(Dataset entries)
——————————

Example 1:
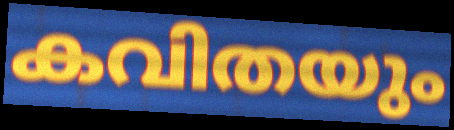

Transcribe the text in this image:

കവിതയും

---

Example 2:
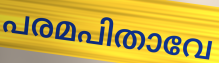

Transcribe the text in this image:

പരമപിതാവേ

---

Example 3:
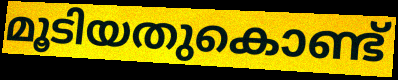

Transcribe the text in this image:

മൂടിയതുകൊണ്ട്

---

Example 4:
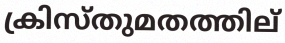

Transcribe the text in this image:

ക്രിസ്തുമതത്തില്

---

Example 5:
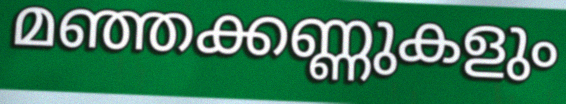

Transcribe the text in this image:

മഞ്ഞക്കണ്ണുകളും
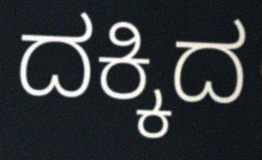
ದಕ್ಕಿದ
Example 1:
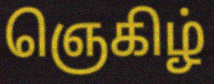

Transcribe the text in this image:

ஞெகிழ்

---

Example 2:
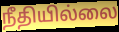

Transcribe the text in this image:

நீதியில்லை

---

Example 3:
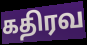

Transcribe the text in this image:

கதிரவ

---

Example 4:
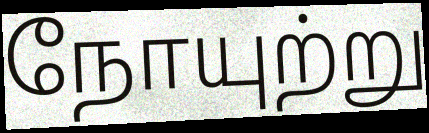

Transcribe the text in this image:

நோயுற்று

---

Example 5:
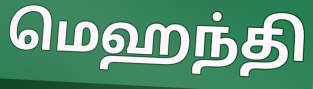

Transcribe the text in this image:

மெஹந்தி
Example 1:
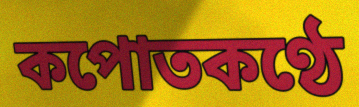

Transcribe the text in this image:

কপোতকণ্ঠে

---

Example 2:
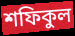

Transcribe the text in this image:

শফিকুল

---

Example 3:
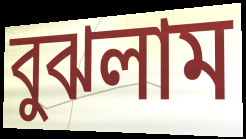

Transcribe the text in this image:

বুঝলাম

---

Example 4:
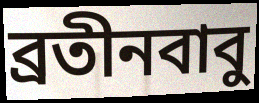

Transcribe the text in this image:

ব্রতীনবাবু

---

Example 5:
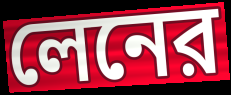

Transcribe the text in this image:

লেনের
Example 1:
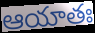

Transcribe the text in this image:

ఆయాతః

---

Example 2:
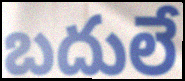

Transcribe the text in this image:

బదులే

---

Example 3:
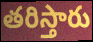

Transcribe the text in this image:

తరిస్తారు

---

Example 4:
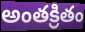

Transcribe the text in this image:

అంతక్రితం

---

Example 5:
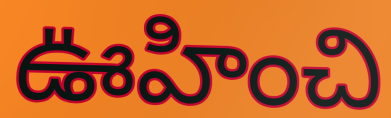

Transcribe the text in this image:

ఊహించి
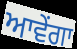
ਆਵੇਂਗਾ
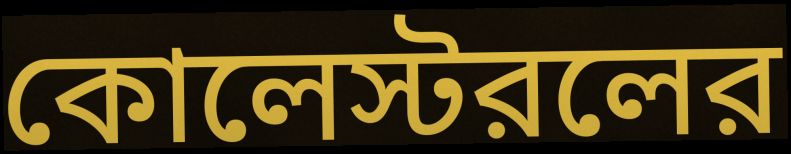
কোলেস্টরলের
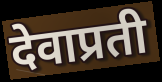
देवाप्रती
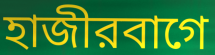
হাজীরবাগে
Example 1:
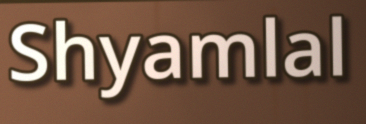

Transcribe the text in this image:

Shyamlal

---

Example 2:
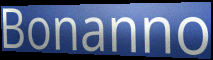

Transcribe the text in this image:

Bonanno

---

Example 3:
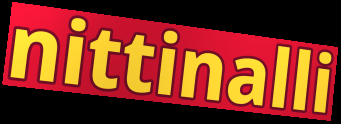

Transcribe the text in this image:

nittinalli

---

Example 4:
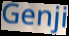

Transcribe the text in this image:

Genji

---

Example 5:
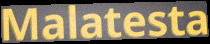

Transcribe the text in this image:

Malatesta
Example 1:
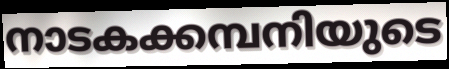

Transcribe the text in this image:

നാടകക്കമ്പനിയുടെ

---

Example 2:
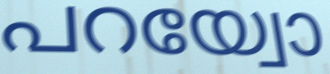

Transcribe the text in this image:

——————————

Request
Reproduce every one of the lines above word for word, omitting the pictures.

Completed task
Example 1:

Transcribe the text in this image:

കവിതയും

---

Example 2:

Transcribe the text in this image:

പരമപിതാവേ

---

Example 3:

Transcribe the text in this image:

മൂടിയതുകൊണ്ട്

---

Example 4:

Transcribe the text in this image:

ക്രിസ്തുമതത്തില്

---

Example 5:

Transcribe the text in this image:

മഞ്ഞക്കണ്ണുകളും
ದಕ್ಕಿದ
Example 1:

Transcribe the text in this image:

ஞெகிழ்

---

Example 2:

Transcribe the text in this image:

நீதியில்லை

---

Example 3:

Transcribe the text in this image:

கதிரவ

---

Example 4:

Transcribe the text in this image:

நோயுற்று

---

Example 5:

Transcribe the text in this image:

மெஹந்தி
Example 1:

Transcribe the text in this image:

কপোতকণ্ঠে

---

Example 2:

Transcribe the text in this image:

শফিকুল

---

Example 3:

Transcribe the text in this image:

বুঝলাম

---

Example 4:

Transcribe the text in this image:

ব্রতীনবাবু

---

Example 5:

Transcribe the text in this image:

লেনের
Example 1:

Transcribe the text in this image:

ఆయాతః

---

Example 2:

Transcribe the text in this image:

బదులే

---

Example 3:

Transcribe the text in this image:

తరిస్తారు

---

Example 4:

Transcribe the text in this image:

అంతక్రితం

---

Example 5:

Transcribe the text in this image:

ఊహించి
ਆਵੇਂਗਾ
কোলেস্টরলের
देवाप्रती
হাজীরবাগে
Example 1:

Transcribe the text in this image:

Shyamlal

---

Example 2:

Transcribe the text in this image:

Bonanno

---

Example 3:

Transcribe the text in this image:

nittinalli

---

Example 4:

Transcribe the text in this image:

Genji

---

Example 5:

Transcribe the text in this image:

Malatesta
Example 1:

Transcribe the text in this image:

നാടകക്കമ്പനിയുടെ

---

Example 2:

Transcribe the text in this image:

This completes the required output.